#
Dataset
We provide a simple wrapper around a HuggingFace datasets or pd.DataFrame to run Verdict pipelines across samples in parallel.
A DatasetWrapper maps each sample in the dataset to a Schema, which can be referenced by any node in the Pipeline using {input.field} in the Prompt. In the example below, we sample 20 random rows from the HuggingFace EdinburghNLP/xsum dataset and expose some columns.
#
Wrapper
#
HuggingFace
from verdict.dataset import DatasetWrapper
dataset = DatasetWrapper.from_hf( # or .from_pandas(df, ...)
load_dataset("EdinburghNLP/xsum"),
columns=["document", "summary"],
max_samples=20
)
# ... somewhere in the Pipeline
JudgeUnit().prompt("""
...
{input.document}
...
""")
You can also write a custom pre-processing function that returns a Schema for each sample. Schema fields will be accessible in the final result dataframe (i.e. output of pipeline.run_from_dataset(dataset[split])) as !{field_name}.
dataset = DatasetWrapper.from_hf(
load_dataset("EdinburghNLP/xsum"),
lambda row: Schema.of(article=row["document"])
)
#
Pandas
In addition, for a pandas.DataFrame, you can specify the name of a column that contains the sample's split.
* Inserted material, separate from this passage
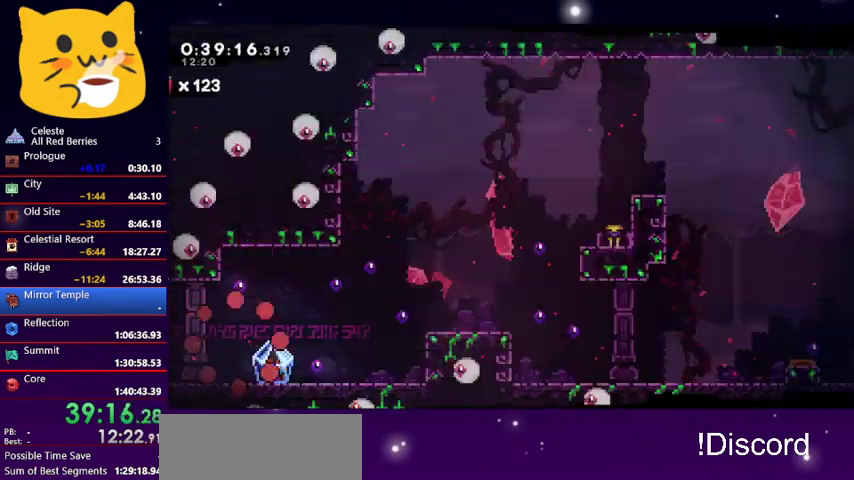
{"keys": ["dash", "down", "grab", "jump1", "right"], "events": [[333, "dash", "down"], [400, "jump1", "down"], [500, "grab", "down"]]}
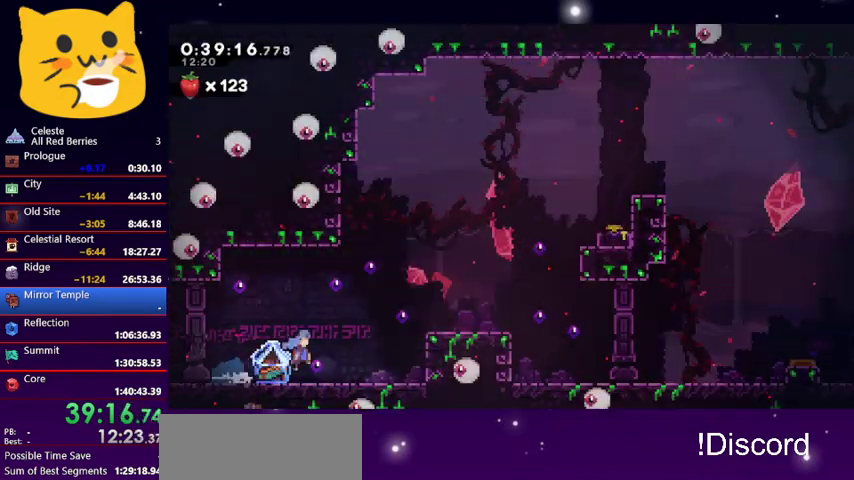
{"keys": ["left"], "events": [[67, "dash", "up"], [67, "down", "up"], [67, "jump1", "up"], [300, "right", "up"], [400, "grab", "up"], [400, "left", "down"]]}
from verdict.dataset import DatasetWrapper
dataset = DatasetWrapper.from_pandas(
pd.read_csv("data_all.csv"),
split_column="split",
max_samples=20
)
pipeline.run_from_dataset(dataset['eval'])
#
Pinning results
We can force any Verdict node to run just once and share the output across all samples using the pin() method.
pipeline = Pipeline() \
>> Layer([
CoTUnit(criteria).pin() # runs once across dataset, shares result across all samples
>> JudgeUnit(criteria) # runs once per sample
], 5) \
>> MeanVariancePoolUnit()
pipeline.run_from_dataset(dataset)